— Exercise requirements —
Return the listing beneath precisely, with every line intact.

Start of Record excerpts

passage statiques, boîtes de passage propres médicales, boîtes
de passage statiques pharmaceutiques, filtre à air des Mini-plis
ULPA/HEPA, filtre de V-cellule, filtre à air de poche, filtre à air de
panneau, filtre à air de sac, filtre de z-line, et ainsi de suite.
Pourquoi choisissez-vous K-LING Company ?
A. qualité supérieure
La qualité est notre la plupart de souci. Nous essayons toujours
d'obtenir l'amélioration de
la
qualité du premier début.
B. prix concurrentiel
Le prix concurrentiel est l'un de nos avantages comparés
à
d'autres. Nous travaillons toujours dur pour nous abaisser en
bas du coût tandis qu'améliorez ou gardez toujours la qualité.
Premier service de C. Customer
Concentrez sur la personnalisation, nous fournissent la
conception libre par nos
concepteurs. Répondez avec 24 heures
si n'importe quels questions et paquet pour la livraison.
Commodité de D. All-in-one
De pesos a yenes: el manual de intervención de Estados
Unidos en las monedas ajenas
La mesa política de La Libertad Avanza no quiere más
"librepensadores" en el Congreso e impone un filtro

End of Record excerpts

— Reply —
passage statiques, boîtes de passage propres médicales, boîtes
de passage statiques pharmaceutiques, filtre à air des Mini-plis
ULPA/HEPA, filtre de V-cellule, filtre à air de poche, filtre à air de
panneau, filtre à air de sac, filtre de z-line, et ainsi de suite.
Pourquoi choisissez-vous K-LING Company ?
A. qualité supérieure
La qualité est notre la plupart de souci. Nous essayons toujours
d'obtenir l'amélioration de
la
qualité du premier début.
B. prix concurrentiel
Le prix concurrentiel est l'un de nos avantages comparés
à
d'autres. Nous travaillons toujours dur pour nous abaisser en
bas du coût tandis qu'améliorez ou gardez toujours la qualité.
Premier service de C. Customer
Concentrez sur la personnalisation, nous fournissent la
conception libre par nos
concepteurs. Répondez avec 24 heures
si n'importe quels questions et paquet pour la livraison.
Commodité de D. All-in-one
De pesos a yenes: el manual de intervención de Estados
Unidos en las monedas ajenas
La mesa política de La Libertad Avanza no quiere más
"librepensadores" en el Congreso e impone un filtro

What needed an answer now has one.